Merci Thomas pour ce livre que je lis avec assiduité (sur le trône, je le con-fesse (ça commence bien cet exercice). Il a sur moi l’effet d’un pharmakon, rassurant de se sentir moins seul et déprimant de voir que la situation a si peu évoluée en 40 ans. Tiens d’ailleurs en parlant de déprime, je n’ai toujours pas répondu à Cascador sur mon manque de distinction entre le burn-out et le bore-out. Ils ont pour moi tout deux la même origine qui est un manque d’écoute de soi et d’identification des burn-in et bore-in annonciateurs. Je me disais l’autre jour que le sport m’aide beaucoup en ce sens, je ne veux surtout pas écouter de musique dans ces moments là car ils me permettent d’être à l’écoute de mon corps et de mon esprit.

Par triple association d’idée, j’en viens à penser à Aurélien. Je n’arrive pas à réagir à ses récents articles et j’ai du mal à en identifier les causes. Peut-être vouloir rester accessible, peut-être l’incapacité d’atteindre ce niveau. Je continue de réfléchir à l’éthique des algorithmes vs. la morale de leurs implémentations. La réflexion est comme une marée dont les idées fluctuent avec le ressac. J’ai cette même approche avec le Cercle des diodes (cache) (à distance) qui consiste à réfléchir ensemble en jouant un rôle. Si les sujets « Peut-il y avoir rencontre à distance ? » et « Tout est-il politique ? » ont été traités très rapidement, ils ne cessent de se rappeler à moi au gré d’insomnies.

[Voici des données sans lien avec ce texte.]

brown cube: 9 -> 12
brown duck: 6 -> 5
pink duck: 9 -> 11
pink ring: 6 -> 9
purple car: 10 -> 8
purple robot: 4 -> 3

Pour moi, en une première approche très générale, la reliance possède une double signification conceptuelle :

  1. l’acte de relier ou de se relier : la reliance agie, réalisée, c’est-à-dire l’acte de reliance ;

  2. le résultat de cet acte : la reliance vécue, c’est-à-dire l’état de reliance.

Reliance, déliance, liance : émergence de trois notions sociologiques (cache)

Je me souviens d’Élodie qui souhaitait introduire la reliance comme valeur de scopyleft. Ou peut-être était-ce lors d’une autre discussion, difficile de savoir. Il faudrait que je prenne de ses nouvelles et lui faire savoir que certaines graines continuent de germer longtemps après son passage. Et si c’étaient les défaillances de la mémoire qui permettaient d’affaiblir et de renforcer les liens ? On s’enrichit d’un côté, on encaisse de l’autre et on progresse ainsi en essayant de survivre.

Dans résilience il y a lien.

À force d’écrire sur du papier, j’ai mal au poignet gauche. Heureusement que je me suis fait un entorse à droite, j’aurais été frustré de ne plus pouvoir écrire du tout. Bientôt rééducation avec sa numérisation ?

Texte rédigé lors d’un exercice d’écriture libre (cache) ce qui explique le fouillis incompréhensible de mes pensées, publié tel quel après quelques jours pour mémoire. Une fois re…lié.

PS : si vous êtes en tension tout comme moi, j’abrège votre souffrance), intéressant de constater qu’à l’écrit je n’ai pas eu de problème à l’oublier, je me demande si ce TOC est sur-représenté chez les développeurs :-).